The challenge of telling eternal truths in modern language will go on as long as humans are human because human nature will continue to run through all of us while our symbolic systems continue to change and evolve.

I love books, but I cannot imagine one which contains perfect truth.   This will always set me at odds with fundamentalists who want me to believe that their holy text is literally true, not just full of figurative wisdom.   I have seen too many preachy preachers use fundamentalism to push the us versus them, good versus evil stories of separation to create earthly, political power to ever trust them.

The books can teach us, offering wisdom that has emerged as valuable through the ages, but it is our job to find the connections, comparing and contrasting to to tease out deeper and more essential meaning, those shadows authors were trying to cast using the limits of the words, images and metaphors available to them.
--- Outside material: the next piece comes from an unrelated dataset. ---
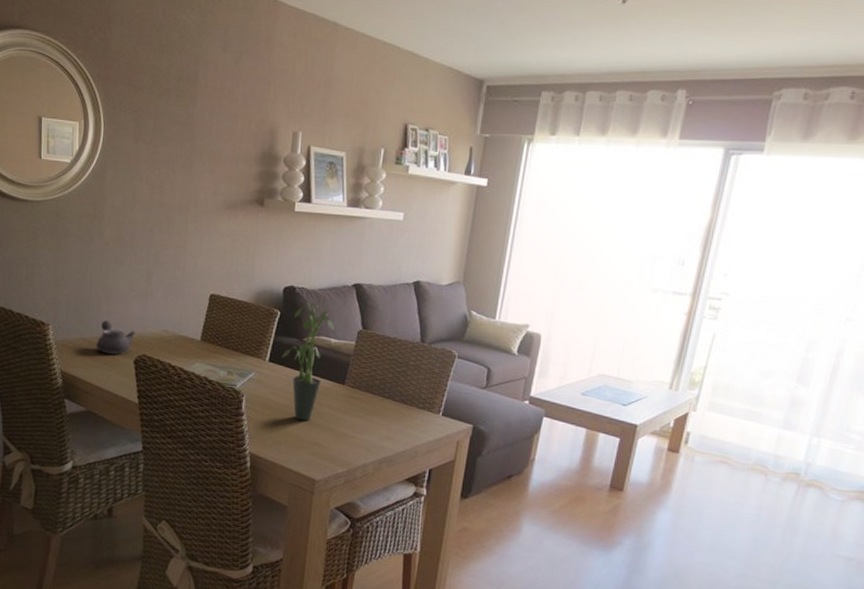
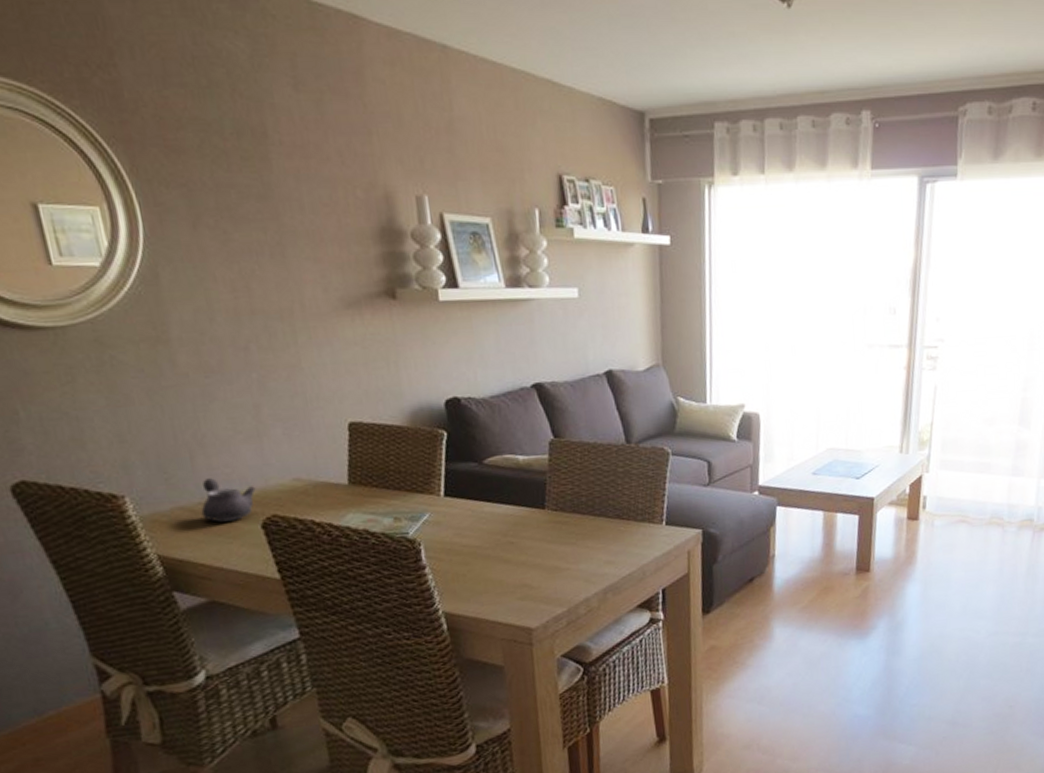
potted plant: present [282,302,335,421] -> none [460,414,520,562]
I can’t imagine how anyone, even God, can capture perfect truth in the fragile structures of human language.   To me, truth is full of beautiful and profound tensions which shimmer and flow beyond the paucity of language.  We don’t see things as they are, we see them as we are, bounded by our own limits, and capturing that subjective sight is even more limited.

I understand why people want to crawl into books that seem to offer a path to a simple, healthy and peaceful life, people who really, really really want to believe that some kind of perfection can exist in the world if we just find the perfect scripture and just follow it slavishly enough.   I understand why people dream of eliminating pesky shadows and living only in the answer rather than in the questions..

I just find that truth abides much more in the questions than in the answers, and it is in the dance of shadows & colours where the eternal can just be glimpsed.